About this exercise »
Resume the post on the nearest neighbor algorithm below, picking up after its last sentence.

Monday, July 18, 2016

Getting to know the (nearest) neighbors

kNN_intro


kNN background

The Nearest Neighbor algorithm (NN) is a simple algorithm that works well in classifying previously unseen data (see this post). It simply compares an unknown data against all known data. It then concludes that the unknown data is the same as the closest known data, hence the nearest neighbor designation. More precisely, the algorithm presumes that the type or class ("type" and "class" are used interchangeably throughout this post) of the unknown data has to be the type/class of its nearest neighbor. Due to this very direct dependency on prior known training data, the more training data one has, the better the approximation.

Expressed in mathematical form, NN is described as follows. Given a set of $m$ classes $C = \{c_1,c_2,...,c_m\}$, a set of training points $\mathbf D=\{\mathbf x_0,\mathbf x_1,...,\mathbf x_n\}$ where $\mathbf x\in\Bbb R^d$, and a set of corresponding classes $\{y_0,y_1,...,y_n\}$ for each $\mathbf x_i$ in $\mathbf D$ where $y_i\in C$, the NN algorithm finds the the class $y_i$ whose distance to the query/test data $\mathbf x'$ is minimized. If we define $z(\mathbf x_i)=y_i$, the NN algorithm becomes:

$$y'=z(\underset{\mathbf x_i\in D}{\operatorname{argmin}}(d(\mathbf x',\mathbf x_n)))$$

where $d(\mathbf x',\mathbf x_n)$ is some distance calculation.

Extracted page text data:
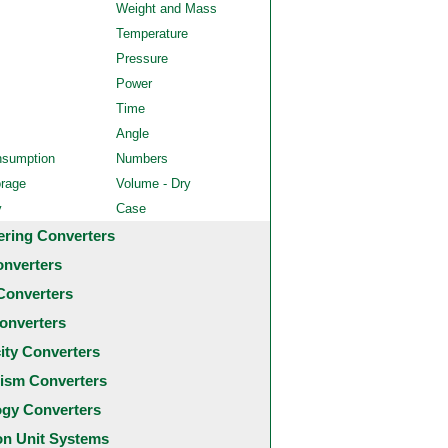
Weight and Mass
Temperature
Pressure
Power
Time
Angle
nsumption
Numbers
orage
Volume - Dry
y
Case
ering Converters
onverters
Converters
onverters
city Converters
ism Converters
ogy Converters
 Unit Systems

...

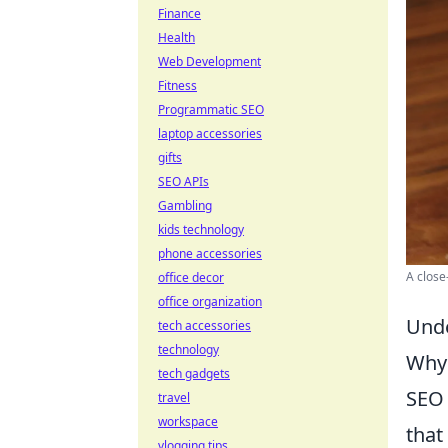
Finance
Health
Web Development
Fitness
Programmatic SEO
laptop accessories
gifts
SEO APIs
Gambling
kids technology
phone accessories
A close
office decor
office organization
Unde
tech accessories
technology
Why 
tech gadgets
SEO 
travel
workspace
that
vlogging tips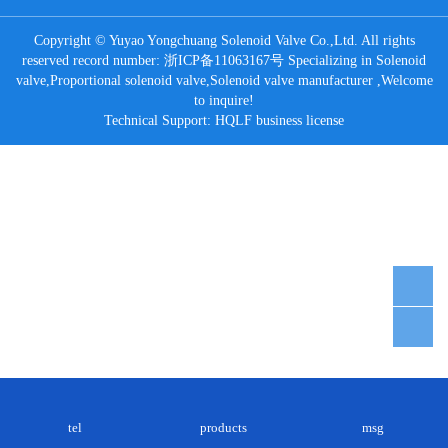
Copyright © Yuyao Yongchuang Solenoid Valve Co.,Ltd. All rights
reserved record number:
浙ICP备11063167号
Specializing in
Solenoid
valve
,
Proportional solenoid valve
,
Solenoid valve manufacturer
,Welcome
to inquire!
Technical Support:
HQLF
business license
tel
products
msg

Answer space »
On a set of data points whose classes are clearly delineated from each other --that is, no overlaps in the classes-- this method will work well. Any errors will come from classifying test points around class boundaries. If there are few examples of one type (say Type A) in a particular region near a boundary between two types, but a lot more examples for another type (say Type B) across such boundary, the nearest neighbor of an unknown point (a point that is in fact a Type A point) might be from across the boundary. This will cause the unknown point to be incorrectly identified as Type B.

To hedge against a misleading nearest neighbor, we could query more points and average the types, concluding that the most dominant type around a neighborhood is the correct class. This method of looking at the majority class over several nearest neighbors is called $k$-NN (or kNN), where $k$ is the number of neighboring data points to query.

The original function above changes slightly. We define $z(k,\mathbf x')$ as the classes of the $k$ training points in $\mathbf D$ that are closest to query point $\mathbf x'$:

$$\hat y=\underset{y\in C}{\operatorname{argmax}}\left(\sum_i^k \mathbf I(y,z(k,\mathbf x'))\right)$$$$\mathbf I(a,b)= \begin{cases} +1 & \text{if }a=b\\ 0 & \text{otherwise} \end{cases}$$

kNN can handle cases where classes are known to overlap, e.g., each class is a Gaussian distribution (or some other kind of distribution) that extends outward from a class center or centers regardless of the presence of other classes in the vicinity. At different points between the ‘centers’ of the class distributions, there will be different likelihoods of being a Type A or some other type (Type B, C, and so on).

We hope to guess this likelihood of belonging to the correct type by examining the class density around the immediate neighborhood of our sample, with the class 'density' estimated as the majority class within $k$ neighbors. A kNN estimate is clearly not perfect, but gets better with more data. The intuition is that we should choose the type that is most dense, which should imply that we are nearest that type's center. However, there is no guarantee that the type of the nearest neighbor is the actual correct type for the unknown data point (recall the assumed Gaussian distribution overlap). All we get is a higher likelihood.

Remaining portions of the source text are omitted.